THE TASK:
From the entries that follow, copy every line with the word "pillow".

[[ MATERIAL FOR THIS EXERCISE, beginning ]]

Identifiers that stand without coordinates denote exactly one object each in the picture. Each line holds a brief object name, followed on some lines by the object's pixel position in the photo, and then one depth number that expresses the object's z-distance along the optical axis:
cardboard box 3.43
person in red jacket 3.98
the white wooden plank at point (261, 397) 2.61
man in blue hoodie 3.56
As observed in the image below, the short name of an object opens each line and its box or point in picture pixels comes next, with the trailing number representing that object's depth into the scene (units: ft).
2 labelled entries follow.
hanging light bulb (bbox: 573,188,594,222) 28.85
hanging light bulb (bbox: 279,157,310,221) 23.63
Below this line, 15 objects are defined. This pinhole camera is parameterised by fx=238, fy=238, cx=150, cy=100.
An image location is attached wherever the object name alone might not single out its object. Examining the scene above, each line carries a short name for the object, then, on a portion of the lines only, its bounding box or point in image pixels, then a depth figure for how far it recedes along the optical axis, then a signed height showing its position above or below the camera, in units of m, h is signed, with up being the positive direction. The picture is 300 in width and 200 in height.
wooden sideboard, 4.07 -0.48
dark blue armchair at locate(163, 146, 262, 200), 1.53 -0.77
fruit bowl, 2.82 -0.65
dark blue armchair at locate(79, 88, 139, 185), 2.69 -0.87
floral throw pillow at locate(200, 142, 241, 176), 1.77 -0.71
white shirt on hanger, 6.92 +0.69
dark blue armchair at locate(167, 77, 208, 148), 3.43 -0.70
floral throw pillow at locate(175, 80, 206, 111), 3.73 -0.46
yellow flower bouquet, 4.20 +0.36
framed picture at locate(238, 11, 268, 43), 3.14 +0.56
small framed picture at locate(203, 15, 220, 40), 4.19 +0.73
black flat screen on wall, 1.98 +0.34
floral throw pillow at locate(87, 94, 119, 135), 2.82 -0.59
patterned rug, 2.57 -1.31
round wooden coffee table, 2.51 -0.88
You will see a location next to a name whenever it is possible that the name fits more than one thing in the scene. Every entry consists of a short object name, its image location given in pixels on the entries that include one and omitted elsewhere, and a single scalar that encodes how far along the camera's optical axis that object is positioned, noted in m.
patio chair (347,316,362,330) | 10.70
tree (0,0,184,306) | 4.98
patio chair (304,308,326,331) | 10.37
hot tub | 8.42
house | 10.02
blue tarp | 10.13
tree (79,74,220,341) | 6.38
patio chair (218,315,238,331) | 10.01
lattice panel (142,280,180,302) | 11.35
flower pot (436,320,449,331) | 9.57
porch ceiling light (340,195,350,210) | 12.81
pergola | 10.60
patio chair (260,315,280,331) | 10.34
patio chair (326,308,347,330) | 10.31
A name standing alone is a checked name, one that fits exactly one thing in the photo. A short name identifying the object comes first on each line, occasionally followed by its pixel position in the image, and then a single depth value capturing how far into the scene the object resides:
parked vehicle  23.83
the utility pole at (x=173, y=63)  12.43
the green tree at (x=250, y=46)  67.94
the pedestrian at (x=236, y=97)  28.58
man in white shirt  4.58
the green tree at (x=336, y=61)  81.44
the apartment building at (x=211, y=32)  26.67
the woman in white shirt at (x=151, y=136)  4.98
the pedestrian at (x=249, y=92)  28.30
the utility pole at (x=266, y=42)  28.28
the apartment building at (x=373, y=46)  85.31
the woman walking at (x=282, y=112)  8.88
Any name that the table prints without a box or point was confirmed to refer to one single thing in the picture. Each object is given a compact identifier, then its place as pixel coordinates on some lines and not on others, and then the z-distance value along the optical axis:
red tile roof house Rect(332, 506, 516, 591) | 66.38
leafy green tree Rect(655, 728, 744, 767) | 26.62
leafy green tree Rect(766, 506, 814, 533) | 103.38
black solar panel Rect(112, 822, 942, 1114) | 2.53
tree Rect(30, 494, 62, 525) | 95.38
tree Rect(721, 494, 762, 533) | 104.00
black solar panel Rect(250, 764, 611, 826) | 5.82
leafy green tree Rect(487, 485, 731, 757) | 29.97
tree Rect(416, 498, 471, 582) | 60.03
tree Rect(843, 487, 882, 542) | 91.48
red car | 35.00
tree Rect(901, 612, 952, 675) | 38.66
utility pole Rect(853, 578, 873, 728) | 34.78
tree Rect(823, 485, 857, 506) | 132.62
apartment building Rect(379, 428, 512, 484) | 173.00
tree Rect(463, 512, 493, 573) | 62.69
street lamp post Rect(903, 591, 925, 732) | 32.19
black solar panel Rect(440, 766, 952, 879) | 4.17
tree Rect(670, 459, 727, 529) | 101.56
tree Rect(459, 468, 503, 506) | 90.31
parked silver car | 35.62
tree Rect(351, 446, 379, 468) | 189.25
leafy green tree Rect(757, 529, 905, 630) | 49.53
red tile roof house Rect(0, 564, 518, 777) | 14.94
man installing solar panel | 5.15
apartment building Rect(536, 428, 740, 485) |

[[ MATERIAL FOR THIS EXERCISE, end ]]

RESPONSE TO THE TASK:
floral throw pillow at locate(200, 142, 241, 176), 1.77 -0.71
floral throw pillow at locate(175, 80, 206, 111), 3.73 -0.46
floral throw pillow at locate(87, 94, 119, 135), 2.82 -0.59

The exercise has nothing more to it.